Document excerpt:
###

For More Than 150 Years, This Agency Has Been Giving Kids a Chance
Leah Martin Photography
John Pappas doesn’t know exactly when (he’s now somewhat committed to finding out), but he does know that his maternal grandmother served on the board of the Children’s Study Home and, for a time, as its president.
Likewise, his father followed that same pattern. And his paternal grandmother served on the board as well.
And now, he’s making it three generations in a row. He joined the board in 2016, and he became its chair just last year. This tradition of service speaks to just how much this family believes in the mission of the Children’s Study Home, now known as Helix Human Services, following a needed rebranding that we’ll get into later.
“There’s certainly a lot of connection over the years with my family,” he said in a classic bit of understatement. “Things have changed mightily from then to now, but the underlying mission has not.”
But as long as this continual pattern of service to the agency on the part of Pappas and his predecessors might be, it still covers only a small fraction of its long history.
Indeed, this is the oldest social-service agency in Western Mass., tracing its roots back to 1865, when it was known as the Springfield Home for Friendless Women and Children, and its purpose was to provide care, comfort, and healing to destitute women and children orphaned by the Civil War.

###

The problem: Reproduce word for word the part of the agency article that begins at "And now, he’s" and stops after "get into later.".

Extracted information:
###

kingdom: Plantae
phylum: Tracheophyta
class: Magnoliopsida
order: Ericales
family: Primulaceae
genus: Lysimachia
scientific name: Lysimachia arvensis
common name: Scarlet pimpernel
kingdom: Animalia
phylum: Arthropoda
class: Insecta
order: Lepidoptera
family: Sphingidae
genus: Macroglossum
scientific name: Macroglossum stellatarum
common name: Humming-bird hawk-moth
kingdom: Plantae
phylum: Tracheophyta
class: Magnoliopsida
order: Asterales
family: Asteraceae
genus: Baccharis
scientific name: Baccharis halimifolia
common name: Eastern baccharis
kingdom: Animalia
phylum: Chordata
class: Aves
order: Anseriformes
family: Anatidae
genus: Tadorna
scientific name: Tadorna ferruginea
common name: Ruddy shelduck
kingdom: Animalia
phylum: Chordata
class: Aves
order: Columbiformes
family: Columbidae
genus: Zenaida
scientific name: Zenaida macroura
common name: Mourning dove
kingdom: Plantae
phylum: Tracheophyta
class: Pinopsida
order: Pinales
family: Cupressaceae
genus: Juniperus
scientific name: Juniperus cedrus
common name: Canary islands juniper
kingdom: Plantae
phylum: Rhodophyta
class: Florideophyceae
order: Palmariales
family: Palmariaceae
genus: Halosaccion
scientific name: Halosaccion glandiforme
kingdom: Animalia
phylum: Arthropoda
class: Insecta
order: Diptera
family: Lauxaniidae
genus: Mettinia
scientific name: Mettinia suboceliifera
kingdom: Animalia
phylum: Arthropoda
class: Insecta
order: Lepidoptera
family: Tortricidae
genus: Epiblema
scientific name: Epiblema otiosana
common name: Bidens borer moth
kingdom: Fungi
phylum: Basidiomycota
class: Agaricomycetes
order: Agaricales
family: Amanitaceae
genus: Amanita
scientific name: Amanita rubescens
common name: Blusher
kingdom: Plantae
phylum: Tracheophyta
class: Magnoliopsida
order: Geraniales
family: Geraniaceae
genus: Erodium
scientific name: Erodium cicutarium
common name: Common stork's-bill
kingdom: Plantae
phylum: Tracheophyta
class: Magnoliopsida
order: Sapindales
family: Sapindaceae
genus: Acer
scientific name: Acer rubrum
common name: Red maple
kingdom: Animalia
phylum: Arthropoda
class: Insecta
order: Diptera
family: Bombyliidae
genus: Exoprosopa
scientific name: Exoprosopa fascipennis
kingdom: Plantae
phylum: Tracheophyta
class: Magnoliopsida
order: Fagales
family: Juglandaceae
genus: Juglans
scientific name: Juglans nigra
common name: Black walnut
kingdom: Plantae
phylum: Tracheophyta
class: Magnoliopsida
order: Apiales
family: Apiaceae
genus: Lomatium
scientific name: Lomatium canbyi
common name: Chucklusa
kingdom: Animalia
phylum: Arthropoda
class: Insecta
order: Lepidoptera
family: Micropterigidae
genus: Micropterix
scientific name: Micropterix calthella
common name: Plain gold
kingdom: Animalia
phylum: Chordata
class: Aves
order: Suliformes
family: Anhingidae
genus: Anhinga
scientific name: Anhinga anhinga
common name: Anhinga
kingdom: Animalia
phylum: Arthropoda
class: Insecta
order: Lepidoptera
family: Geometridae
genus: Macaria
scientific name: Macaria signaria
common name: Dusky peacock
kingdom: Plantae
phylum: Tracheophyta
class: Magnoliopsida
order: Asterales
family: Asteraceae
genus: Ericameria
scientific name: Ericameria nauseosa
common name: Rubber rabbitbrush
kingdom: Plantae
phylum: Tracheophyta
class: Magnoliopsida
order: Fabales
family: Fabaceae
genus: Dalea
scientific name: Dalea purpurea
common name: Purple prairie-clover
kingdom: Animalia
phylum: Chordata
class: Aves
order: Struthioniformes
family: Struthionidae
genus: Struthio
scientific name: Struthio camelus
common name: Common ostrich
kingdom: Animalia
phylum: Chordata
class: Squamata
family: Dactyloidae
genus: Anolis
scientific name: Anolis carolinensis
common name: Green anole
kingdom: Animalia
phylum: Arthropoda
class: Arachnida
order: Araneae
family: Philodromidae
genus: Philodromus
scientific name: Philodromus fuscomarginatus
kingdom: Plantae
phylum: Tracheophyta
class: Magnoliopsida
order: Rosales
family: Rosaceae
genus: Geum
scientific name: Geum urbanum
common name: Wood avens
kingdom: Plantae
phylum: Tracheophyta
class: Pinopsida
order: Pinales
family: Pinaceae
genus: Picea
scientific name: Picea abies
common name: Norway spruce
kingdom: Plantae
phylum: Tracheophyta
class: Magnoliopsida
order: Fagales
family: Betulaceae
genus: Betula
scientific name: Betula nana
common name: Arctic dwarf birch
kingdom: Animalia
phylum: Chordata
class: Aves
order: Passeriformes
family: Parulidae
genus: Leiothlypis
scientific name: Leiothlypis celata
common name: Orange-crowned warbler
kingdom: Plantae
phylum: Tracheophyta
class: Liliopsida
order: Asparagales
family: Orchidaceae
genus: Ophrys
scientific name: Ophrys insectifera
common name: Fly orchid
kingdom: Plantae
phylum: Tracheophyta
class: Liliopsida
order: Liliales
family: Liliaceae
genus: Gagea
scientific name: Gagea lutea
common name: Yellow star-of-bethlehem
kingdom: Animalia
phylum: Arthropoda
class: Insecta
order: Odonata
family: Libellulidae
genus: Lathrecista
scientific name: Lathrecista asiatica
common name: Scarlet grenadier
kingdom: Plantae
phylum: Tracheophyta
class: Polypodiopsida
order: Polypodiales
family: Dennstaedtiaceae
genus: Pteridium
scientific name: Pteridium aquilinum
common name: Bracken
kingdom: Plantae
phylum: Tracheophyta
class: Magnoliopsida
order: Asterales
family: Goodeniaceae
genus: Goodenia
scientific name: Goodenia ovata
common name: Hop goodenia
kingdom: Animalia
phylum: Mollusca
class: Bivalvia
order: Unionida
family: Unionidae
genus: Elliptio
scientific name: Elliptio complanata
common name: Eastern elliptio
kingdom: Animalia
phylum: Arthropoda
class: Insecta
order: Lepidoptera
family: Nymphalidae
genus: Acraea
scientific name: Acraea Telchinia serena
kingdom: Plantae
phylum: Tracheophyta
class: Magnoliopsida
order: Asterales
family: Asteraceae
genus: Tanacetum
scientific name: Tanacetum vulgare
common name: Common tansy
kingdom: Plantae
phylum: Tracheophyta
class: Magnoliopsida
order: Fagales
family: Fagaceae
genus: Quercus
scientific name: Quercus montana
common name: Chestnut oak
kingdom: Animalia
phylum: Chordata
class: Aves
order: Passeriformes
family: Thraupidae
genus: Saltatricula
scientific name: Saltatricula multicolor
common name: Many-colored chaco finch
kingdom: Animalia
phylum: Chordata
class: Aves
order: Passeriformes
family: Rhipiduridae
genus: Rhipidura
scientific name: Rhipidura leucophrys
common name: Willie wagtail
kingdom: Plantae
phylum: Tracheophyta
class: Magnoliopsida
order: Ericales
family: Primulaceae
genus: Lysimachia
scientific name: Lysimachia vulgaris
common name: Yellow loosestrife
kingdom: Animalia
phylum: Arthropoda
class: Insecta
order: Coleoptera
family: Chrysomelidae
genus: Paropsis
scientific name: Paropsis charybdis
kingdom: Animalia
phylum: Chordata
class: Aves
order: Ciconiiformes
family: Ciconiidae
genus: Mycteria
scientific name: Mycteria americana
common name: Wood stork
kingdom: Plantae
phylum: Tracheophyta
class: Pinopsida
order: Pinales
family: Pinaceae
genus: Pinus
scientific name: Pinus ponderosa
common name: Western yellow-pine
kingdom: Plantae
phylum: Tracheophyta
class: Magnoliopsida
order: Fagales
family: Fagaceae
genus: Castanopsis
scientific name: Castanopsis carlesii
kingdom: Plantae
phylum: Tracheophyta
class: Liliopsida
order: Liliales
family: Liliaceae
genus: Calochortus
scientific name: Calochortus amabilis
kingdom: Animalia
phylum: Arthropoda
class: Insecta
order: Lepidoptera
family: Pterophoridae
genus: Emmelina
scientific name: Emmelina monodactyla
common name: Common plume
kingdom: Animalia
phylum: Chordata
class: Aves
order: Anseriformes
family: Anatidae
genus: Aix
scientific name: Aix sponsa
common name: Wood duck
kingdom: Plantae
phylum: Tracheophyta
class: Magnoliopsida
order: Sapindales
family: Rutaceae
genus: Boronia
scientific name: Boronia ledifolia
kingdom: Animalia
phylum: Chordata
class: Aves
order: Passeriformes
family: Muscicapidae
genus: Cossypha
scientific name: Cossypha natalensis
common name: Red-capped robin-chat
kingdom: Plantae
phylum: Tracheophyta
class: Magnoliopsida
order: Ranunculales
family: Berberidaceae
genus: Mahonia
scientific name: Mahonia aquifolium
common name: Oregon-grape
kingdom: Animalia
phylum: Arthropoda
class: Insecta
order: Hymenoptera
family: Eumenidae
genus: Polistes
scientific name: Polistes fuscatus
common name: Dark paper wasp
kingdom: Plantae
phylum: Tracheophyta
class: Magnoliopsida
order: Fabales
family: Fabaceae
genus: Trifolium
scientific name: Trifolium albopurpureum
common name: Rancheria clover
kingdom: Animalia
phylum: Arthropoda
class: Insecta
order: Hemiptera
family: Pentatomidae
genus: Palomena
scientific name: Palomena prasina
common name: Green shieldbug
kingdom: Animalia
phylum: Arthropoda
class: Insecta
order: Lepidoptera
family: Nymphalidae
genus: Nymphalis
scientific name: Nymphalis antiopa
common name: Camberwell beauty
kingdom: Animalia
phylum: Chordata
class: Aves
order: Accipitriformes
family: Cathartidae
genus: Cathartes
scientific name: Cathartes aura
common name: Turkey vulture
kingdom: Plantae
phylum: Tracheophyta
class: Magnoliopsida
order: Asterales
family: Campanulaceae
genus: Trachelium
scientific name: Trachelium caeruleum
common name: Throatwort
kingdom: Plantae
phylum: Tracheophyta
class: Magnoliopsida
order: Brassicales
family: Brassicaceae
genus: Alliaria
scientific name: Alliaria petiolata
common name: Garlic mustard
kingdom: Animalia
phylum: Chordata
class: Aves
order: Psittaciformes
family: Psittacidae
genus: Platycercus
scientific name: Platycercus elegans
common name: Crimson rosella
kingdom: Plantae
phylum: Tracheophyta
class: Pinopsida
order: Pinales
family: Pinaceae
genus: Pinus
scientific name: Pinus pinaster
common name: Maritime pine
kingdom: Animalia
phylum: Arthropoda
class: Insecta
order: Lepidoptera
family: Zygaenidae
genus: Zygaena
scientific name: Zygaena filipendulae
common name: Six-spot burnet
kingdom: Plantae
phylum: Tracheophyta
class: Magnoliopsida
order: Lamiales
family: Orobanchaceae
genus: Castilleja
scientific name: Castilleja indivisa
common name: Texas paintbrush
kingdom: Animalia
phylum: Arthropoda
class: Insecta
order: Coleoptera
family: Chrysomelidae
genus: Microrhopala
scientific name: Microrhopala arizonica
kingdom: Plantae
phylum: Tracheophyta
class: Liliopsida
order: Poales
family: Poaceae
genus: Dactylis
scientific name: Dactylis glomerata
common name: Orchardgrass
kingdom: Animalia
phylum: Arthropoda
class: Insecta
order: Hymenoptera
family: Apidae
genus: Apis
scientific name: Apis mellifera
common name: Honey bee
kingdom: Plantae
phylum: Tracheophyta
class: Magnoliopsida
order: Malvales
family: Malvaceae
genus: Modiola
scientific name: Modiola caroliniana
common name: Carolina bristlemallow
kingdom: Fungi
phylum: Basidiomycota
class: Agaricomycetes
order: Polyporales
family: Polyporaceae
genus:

###

Answer:
And now, he’s making it three generations in a row. He joined the board in 2016, and he became its chair just last year. This tradition of service speaks to just how much this family believes in the mission of the Children’s Study Home, now known as Helix Human Services, following a needed rebranding that we’ll get into later.